> Recorded information:
☆ ☆ ☆
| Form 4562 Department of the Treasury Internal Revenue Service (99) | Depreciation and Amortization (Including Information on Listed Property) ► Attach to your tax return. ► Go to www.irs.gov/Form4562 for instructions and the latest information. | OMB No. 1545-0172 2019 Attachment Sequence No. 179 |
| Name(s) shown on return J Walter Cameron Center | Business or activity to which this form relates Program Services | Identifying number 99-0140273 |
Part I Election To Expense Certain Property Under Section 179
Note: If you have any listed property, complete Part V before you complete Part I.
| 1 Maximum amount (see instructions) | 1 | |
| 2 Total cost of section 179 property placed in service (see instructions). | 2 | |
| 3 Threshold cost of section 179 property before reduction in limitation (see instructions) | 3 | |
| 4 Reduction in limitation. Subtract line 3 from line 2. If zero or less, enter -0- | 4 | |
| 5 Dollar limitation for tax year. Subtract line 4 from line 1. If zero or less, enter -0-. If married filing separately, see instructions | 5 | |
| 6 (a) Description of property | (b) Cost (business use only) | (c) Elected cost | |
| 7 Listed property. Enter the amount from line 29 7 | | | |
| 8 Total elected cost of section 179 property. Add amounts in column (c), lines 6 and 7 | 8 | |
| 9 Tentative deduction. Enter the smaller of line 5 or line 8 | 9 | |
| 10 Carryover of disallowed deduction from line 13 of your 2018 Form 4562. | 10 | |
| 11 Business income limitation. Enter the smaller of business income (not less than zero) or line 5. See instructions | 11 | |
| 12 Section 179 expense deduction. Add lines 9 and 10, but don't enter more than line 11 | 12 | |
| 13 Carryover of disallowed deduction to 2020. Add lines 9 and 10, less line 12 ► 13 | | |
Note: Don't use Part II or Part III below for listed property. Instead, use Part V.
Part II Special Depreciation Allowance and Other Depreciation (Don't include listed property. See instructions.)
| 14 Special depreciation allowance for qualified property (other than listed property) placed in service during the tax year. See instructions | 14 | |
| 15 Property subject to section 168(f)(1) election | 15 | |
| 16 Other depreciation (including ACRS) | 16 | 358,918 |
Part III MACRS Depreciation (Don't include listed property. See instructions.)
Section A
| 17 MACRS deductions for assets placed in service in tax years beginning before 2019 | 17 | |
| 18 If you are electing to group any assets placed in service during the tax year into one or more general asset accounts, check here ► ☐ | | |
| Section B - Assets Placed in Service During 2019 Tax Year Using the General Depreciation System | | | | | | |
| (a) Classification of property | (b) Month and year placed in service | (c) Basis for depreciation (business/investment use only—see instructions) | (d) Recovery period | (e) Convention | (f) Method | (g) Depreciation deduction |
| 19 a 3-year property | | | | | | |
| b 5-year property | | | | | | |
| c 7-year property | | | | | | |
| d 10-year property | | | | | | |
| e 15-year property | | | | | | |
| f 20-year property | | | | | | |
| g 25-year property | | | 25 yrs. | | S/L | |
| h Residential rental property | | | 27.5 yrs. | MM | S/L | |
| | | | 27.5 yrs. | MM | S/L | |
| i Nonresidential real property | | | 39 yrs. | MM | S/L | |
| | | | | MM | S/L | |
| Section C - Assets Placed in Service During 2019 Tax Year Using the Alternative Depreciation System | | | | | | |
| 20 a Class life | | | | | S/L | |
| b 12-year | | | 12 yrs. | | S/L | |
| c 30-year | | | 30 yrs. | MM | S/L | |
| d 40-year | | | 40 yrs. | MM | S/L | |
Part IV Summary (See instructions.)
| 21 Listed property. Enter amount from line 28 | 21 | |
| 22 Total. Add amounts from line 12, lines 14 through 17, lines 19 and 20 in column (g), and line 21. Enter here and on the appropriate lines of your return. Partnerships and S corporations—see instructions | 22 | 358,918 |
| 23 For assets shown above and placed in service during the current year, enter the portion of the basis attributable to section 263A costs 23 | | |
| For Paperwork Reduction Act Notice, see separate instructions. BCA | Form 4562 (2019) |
☆ ☆ ☆
> Your task: Your job is to set down the whole listing a second time, exactly.

> Response below:
| Form 4562 Department of the Treasury Internal Revenue Service (99) | Depreciation and Amortization (Including Information on Listed Property) ► Attach to your tax return. ► Go to www.irs.gov/Form4562 for instructions and the latest information. | OMB No. 1545-0172 2019 Attachment Sequence No. 179 |
| Name(s) shown on return J Walter Cameron Center | Business or activity to which this form relates Program Services | Identifying number 99-0140273 |
Part I Election To Expense Certain Property Under Section 179
Note: If you have any listed property, complete Part V before you complete Part I.
| 1 Maximum amount (see instructions) | 1 | |
| 2 Total cost of section 179 property placed in service (see instructions). | 2 | |
| 3 Threshold cost of section 179 property before reduction in limitation (see instructions) | 3 | |
| 4 Reduction in limitation. Subtract line 3 from line 2. If zero or less, enter -0- | 4 | |
| 5 Dollar limitation for tax year. Subtract line 4 from line 1. If zero or less, enter -0-. If married filing separately, see instructions | 5 | |
| 6 (a) Description of property | (b) Cost (business use only) | (c) Elected cost | |
| 7 Listed property. Enter the amount from line 29 7 | | | |
| 8 Total elected cost of section 179 property. Add amounts in column (c), lines 6 and 7 | 8 | |
| 9 Tentative deduction. Enter the smaller of line 5 or line 8 | 9 | |
| 10 Carryover of disallowed deduction from line 13 of your 2018 Form 4562. | 10 | |
| 11 Business income limitation. Enter the smaller of business income (not less than zero) or line 5. See instructions | 11 | |
| 12 Section 179 expense deduction. Add lines 9 and 10, but don't enter more than line 11 | 12 | |
| 13 Carryover of disallowed deduction to 2020. Add lines 9 and 10, less line 12 ► 13 | | |
Note: Don't use Part II or Part III below for listed property. Instead, use Part V.
Part II Special Depreciation Allowance and Other Depreciation (Don't include listed property. See instructions.)
| 14 Special depreciation allowance for qualified property (other than listed property) placed in service during the tax year. See instructions | 14 | |
| 15 Property subject to section 168(f)(1) election | 15 | |
| 16 Other depreciation (including ACRS) | 16 | 358,918 |
Part III MACRS Depreciation (Don't include listed property. See instructions.)
Section A
| 17 MACRS deductions for assets placed in service in tax years beginning before 2019 | 17 | |
| 18 If you are electing to group any assets placed in service during the tax year into one or more general asset accounts, check here ► ☐ | | |
| Section B - Assets Placed in Service During 2019 Tax Year Using the General Depreciation System | | | | | | |
| (a) Classification of property | (b) Month and year placed in service | (c) Basis for depreciation (business/investment use only—see instructions) | (d) Recovery period | (e) Convention | (f) Method | (g) Depreciation deduction |
| 19 a 3-year property | | | | | | |
| b 5-year property | | | | | | |
| c 7-year property | | | | | | |
| d 10-year property | | | | | | |
| e 15-year property | | | | | | |
| f 20-year property | | | | | | |
| g 25-year property | | | 25 yrs. | | S/L | |
| h Residential rental property | | | 27.5 yrs. | MM | S/L | |
| | | | 27.5 yrs. | MM | S/L | |
| i Nonresidential real property | | | 39 yrs. | MM | S/L | |
| | | | | MM | S/L | |
| Section C - Assets Placed in Service During 2019 Tax Year Using the Alternative Depreciation System | | | | | | |
| 20 a Class life | | | | | S/L | |
| b 12-year | | | 12 yrs. | | S/L | |
| c 30-year | | | 30 yrs. | MM | S/L | |
| d 40-year | | | 40 yrs. | MM | S/L | |
Part IV Summary (See instructions.)
| 21 Listed property. Enter amount from line 28 | 21 | |
| 22 Total. Add amounts from line 12, lines 14 through 17, lines 19 and 20 in column (g), and line 21. Enter here and on the appropriate lines of your return. Partnerships and S corporations—see instructions | 22 | 358,918 |
| 23 For assets shown above and placed in service during the current year, enter the portion of the basis attributable to section 263A costs 23 | | |
| For Paperwork Reduction Act Notice, see separate instructions. BCA | Form 4562 (2019) |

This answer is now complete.